• Instructions:
1. In the diary entry, which station does the writer walk up the slope to?
2. Translate this sentence from the diary entry into Spanish: "Not every event in an ordinary life is worth recording; not every day is exceptional, or even interesting."
3. Say whether each statement agrees with the diary entry, answering yes or no and quoting the deciding words: (a) The writer writes every day while working on a book. (b) The entries are written a day after the events they describe. (c) The train to Newcastle has four cars.

• Document passage:
14.04.12

The (self-imposed) task of writing up a diary entry every day can very easily come to seem a kind of tyranny. Not every event in an ordinary life is worth recording; not every day is exceptional, or even interesting. When I’m working on a book I don’t write every day – maybe four or five days and then take a couple of days off.

Also, you start to live in the glare of your own attention, seeking through the day for something you can write about tomorrow (these entries, tho’ they are couched in the present tense, are all retrospective – a day late). You become the object of your own attention in a way that is not so very far removed from the compulsive and self-destroying vanity of the narcissist – something that writers have to have to some degree – but at what point does vanity become delusion? I’ll never know.

Today I take the train to Newcastle. Weave my way through Saturday morning coffee seekers up the slope to Summer Hill station, a short hop on the Western Line to Strathfield, a pause there while I go seeking something to eat: a Thai chilli chicken sandwich, a stick of dim sums, a can of guava juice. Just before I get on the train I look down the platform and spy a young couple engaged in what looks like simultaneous eating and canoodling and shudder . . . it’s a four car train, crowded, and, naturally, they end up sitting opposite, jammed up against each other, and jammed up against me – alternately canoodling and eating, eating and canoodling – with that show-off, look-at-us thing that young lovers seem to have to have – so like a writer’s vanity perhaps – all the way to Wyee.

I can’t look directly at them but also can’t help observing them surreptitiously out of the corners of my eye, picking all the nuts out of the plastic container of granola for instance, or mumbling wetly over rice biscuits. He’s got dark curly hair, is over-weight, looks to be quite a bit younger than she (a blonde), and one their recurrent moves is when she bends her head to lay it upon his chest as if suckling on his prominent man-breasts . . . my relief is indescribable when, after Gosford, the woman in denims in the seats across the way gets off and they go and do their business over there.

• Listed records:
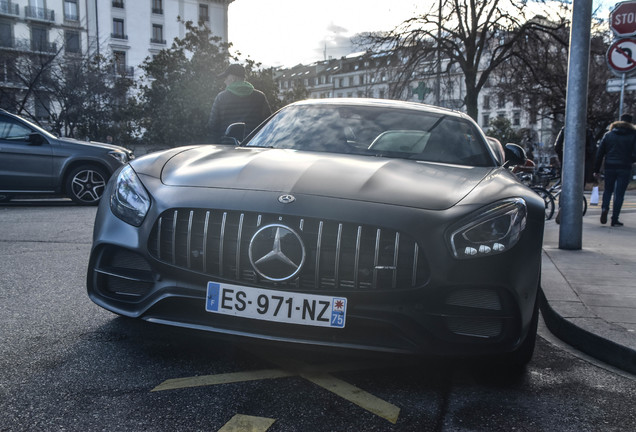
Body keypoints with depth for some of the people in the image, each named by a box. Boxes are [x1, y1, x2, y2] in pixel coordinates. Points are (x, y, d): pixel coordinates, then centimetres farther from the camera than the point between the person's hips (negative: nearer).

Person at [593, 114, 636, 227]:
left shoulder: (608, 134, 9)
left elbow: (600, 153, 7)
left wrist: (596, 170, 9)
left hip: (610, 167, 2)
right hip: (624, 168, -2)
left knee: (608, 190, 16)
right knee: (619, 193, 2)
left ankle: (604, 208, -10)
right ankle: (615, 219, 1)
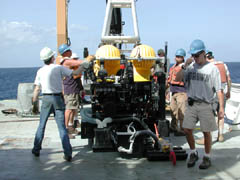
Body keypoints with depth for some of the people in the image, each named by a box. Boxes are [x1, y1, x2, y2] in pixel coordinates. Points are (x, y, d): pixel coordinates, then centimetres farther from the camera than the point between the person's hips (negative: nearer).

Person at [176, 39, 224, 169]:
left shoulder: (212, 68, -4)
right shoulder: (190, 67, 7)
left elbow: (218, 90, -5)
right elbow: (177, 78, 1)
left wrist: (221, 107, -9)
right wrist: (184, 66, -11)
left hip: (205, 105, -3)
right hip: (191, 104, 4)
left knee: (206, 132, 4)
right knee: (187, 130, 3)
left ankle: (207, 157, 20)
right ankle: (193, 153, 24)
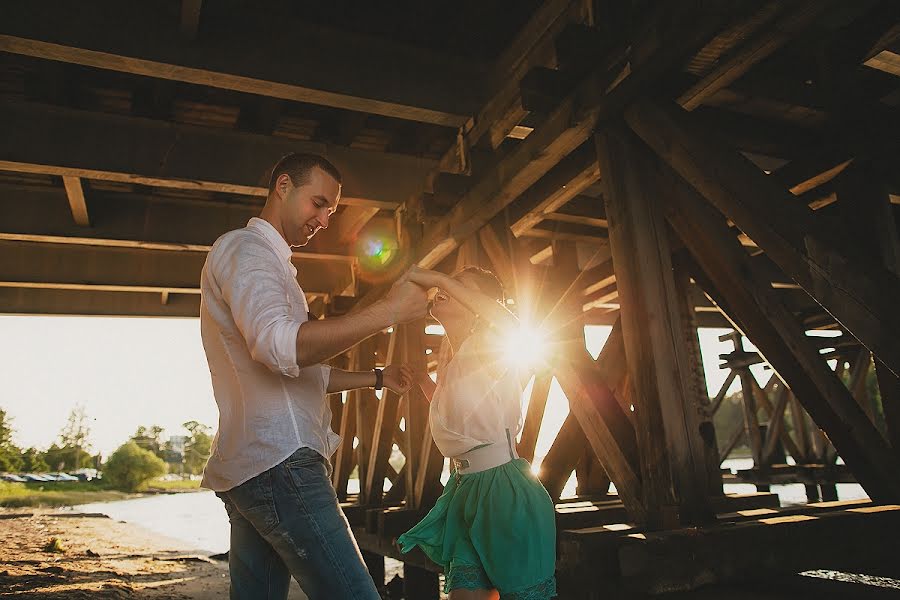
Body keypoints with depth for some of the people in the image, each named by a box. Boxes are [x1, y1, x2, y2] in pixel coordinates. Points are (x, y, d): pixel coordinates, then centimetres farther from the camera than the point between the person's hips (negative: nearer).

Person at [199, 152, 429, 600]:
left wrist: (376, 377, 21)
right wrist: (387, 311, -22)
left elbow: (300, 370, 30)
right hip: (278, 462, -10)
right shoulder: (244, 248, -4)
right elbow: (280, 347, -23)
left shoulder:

==

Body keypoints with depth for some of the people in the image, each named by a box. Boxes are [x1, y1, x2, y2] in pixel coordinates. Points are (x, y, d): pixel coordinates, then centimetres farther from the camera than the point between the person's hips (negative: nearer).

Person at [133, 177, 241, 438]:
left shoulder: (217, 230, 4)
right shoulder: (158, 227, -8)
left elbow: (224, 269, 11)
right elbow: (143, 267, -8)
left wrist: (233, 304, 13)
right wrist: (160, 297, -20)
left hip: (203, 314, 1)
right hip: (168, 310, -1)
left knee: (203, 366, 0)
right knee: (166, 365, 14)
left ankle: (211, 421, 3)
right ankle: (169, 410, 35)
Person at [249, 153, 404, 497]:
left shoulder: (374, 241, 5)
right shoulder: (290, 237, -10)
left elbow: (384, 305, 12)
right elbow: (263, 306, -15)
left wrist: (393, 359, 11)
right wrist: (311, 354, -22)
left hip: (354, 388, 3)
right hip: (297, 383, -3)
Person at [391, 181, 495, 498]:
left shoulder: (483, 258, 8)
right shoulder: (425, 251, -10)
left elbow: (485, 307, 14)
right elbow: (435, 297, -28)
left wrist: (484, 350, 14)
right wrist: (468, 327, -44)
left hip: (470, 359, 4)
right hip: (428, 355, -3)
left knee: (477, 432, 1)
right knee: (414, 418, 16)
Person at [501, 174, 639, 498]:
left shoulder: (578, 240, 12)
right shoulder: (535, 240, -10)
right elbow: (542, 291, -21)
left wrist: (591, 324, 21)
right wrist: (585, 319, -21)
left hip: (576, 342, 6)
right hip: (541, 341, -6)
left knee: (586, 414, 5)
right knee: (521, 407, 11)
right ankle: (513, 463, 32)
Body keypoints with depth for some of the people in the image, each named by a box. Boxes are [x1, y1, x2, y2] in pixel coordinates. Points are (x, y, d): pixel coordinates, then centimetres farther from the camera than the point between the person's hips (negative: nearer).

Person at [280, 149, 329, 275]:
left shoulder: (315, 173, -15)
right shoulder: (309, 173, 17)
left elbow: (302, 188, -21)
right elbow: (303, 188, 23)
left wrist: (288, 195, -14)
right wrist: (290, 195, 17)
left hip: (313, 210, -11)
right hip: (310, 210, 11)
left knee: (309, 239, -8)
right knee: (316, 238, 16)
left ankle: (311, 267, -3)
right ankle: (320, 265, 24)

• Outputs in order:
1. Summer Hill station.

2. No todo acontecimiento de una vida corriente merece ser registrado; no todos los días son excepcionales, ni siquiera interesantes.

3.
(a) No: "When I’m working on a book I don’t write every day"
(b) Yes: "these entries, tho’ they are couched in the present tense, are all retrospective – a day late"
(c) Yes: "it’s a four car train, crowded"